Reputation: 19
I am working on multilabel classification problem for images. I have 5 classes and I am using sigmoid for the last layer of classification. I have imbalanced data caused by multilabel problem and I thought I can use:
tf.nn.weighted_cross_entropy_with_logits( labels, logits, pos_weight, name=None)
However I don't know how to get logits from my model. I also think I shouldn't use sigmoid in the last layer since this loss function applies sigmoid to the logit.
Upvotes: 1
Views: 1404
Reputation: 3434
First of all I suggest you have a look at the TensorFlow tutorial for classification on imbalanced dataset. However keep in mind that this tutorial is for binary classification and uses a sigmoid as last dense layer activation function. For multi-label classification you should use a softmax activation.

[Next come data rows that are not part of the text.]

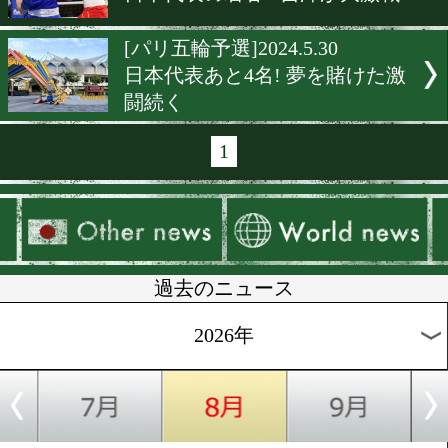
[日本ボクシング連盟]2024.6.
日本ボクシング連盟新会長は
歳の仲間達也氏
[パリ五輪予選]2024.6.2
日本代表の砦、木下鈴花の
[パリ五輪予選]2024.6.1
勝ち上がった代表は木下鈴
鬼頭は敗退
[パリ五輪予選]2024.5.30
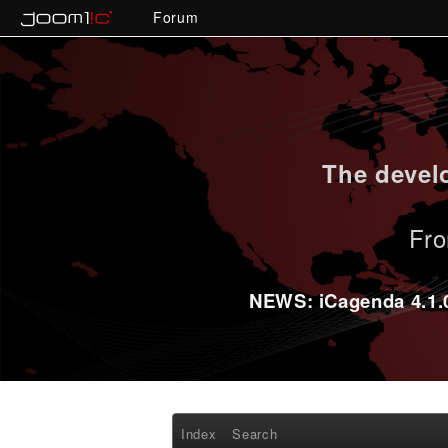
Forum
The develo
Fro
NEWS: iCagenda 4.1.0-
Index
Search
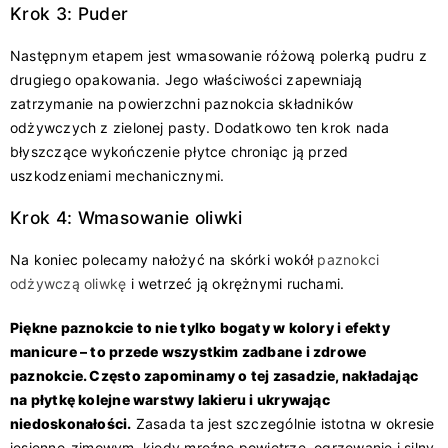
Krok 3: Puder
Następnym etapem jest wmasowanie różową polerką pudru z
drugiego opakowania. Jego właściwości zapewniają
zatrzymanie na powierzchni paznokcia składników
odżywczych z zielonej pasty. Dodatkowo ten krok nada
błyszczące wykończenie płytce chroniąc ją przed
uszkodzeniami mechanicznymi.
Krok 4: Wmasowanie oliwki
Na koniec polecamy nałożyć na skórki wokół
paznokci
odżywczą oliwkę
i wetrzeć ją okrężnymi ruchami.
Piękne paznokcie to nie tylko bogaty w kolory i efekty
manicure – to przede wszystkim zadbane i zdrowe
paznokcie
. Często zapominamy o tej zasadzie, nakładając
na płytkę kolejne warstwy lakieru i ukrywając
niedoskonałości.
Zasada ta jest szczególnie istotna w okresie
jesienno-zimowym, kiedy mroźne powietrze, ogrzewanie i silny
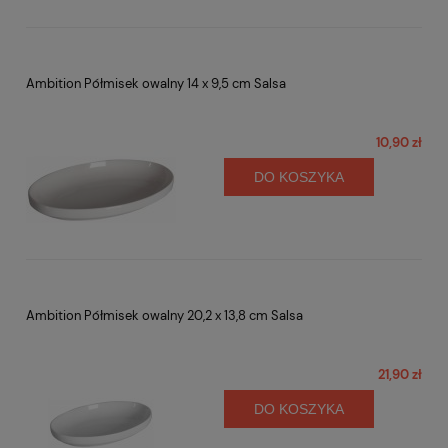
Ambition Półmisek owalny 14 x 9,5 cm Salsa
10,90 zł
DO KOSZYKA
Ambition Półmisek owalny 20,2 x 13,8 cm Salsa
21,90 zł
DO KOSZYKA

The softmax function normalizes a set of N real numbers into a probability distribution such that they sum up to 1. For K = 2, the softmax and sigmoid function are the same.
I don't know your model, but you could create something like this (following the tutorial):
model = tf.keras.models.Sequential([
tf.keras.layers.Flatten(input_shape=(28, 28)),
tf.keras.layers.Dense(128, activation='relu'),
tf.keras.layers.Dropout(0.2),
tf.keras.layers.Dense(10, activation=None)
])
To obtain the predictions you could do:
predictions = model(x_train[:1]).numpy() # obtains the prediction logits
tf.nn.softmax(predictions).numpy() # converts the logits to probabilities
In order to train you can define the following loss, compile the model, and train:
loss_fn = tf.keras.losses.SparseCategoricalCrossentropy(from_logits=True)

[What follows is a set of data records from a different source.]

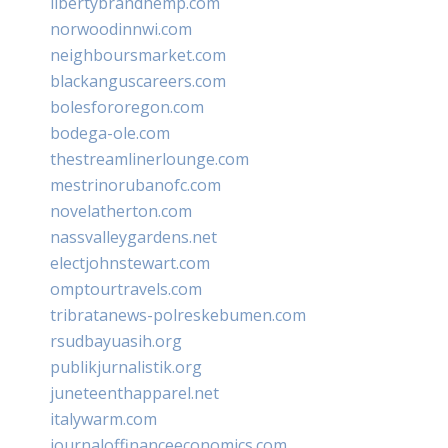
libertybrandhemp.com
norwoodinnwi.com
neighboursmarket.com
blackanguscareers.com
bolesfororegon.com
bodega-ole.com
thestreamlinerlounge.com
mestrinorubanofc.com
novelatherton.com
nassvalleygardens.net
electjohnstewart.com
omptourtravels.com
tribratanews-polreskebumen.com
rsudbayuasih.org
publikjurnalistik.org
juneteenthapparel.net
italywarm.com
journaloffinanceeconomics.com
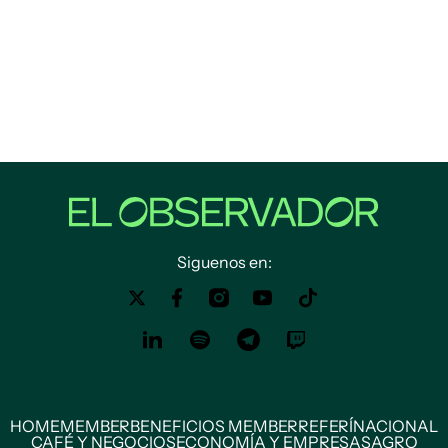
Siguenos en:
HOME
MEMBER
BENEFICIOS MEMBER
REFERÍ
NACIONAL
CAFÉ Y NEGOCIOS
ECONOMÍA Y EMPRESAS
AGRO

model.compile(optimizer='adam',
loss=loss_fn,
metrics=['accuracy'])
model.fit(x_train, y_train, epochs=5)
Now, since you have an imbalanced dataset, in order to add weights, if you look at the documentation of SparseCategoricalCrossEntropy
, you can see that the __call__
method has an optional parameter sample_weights
:
Optional sample_weight acts as a coefficient for the loss. If a scalar is provided, then the loss is simply scaled by the given value. If sample_weight is a tensor of size [batch_size], then the total loss for each sample of the batch is rescaled by the corresponding element in the sample_weight vector.
I suggest you have a look at this answer if you have doubts on how to proceed. I think it answers perfectly what you want to achieve.
Also I find that this tutorial explains pretty well the multi-label classification problem.
Upvotes: 1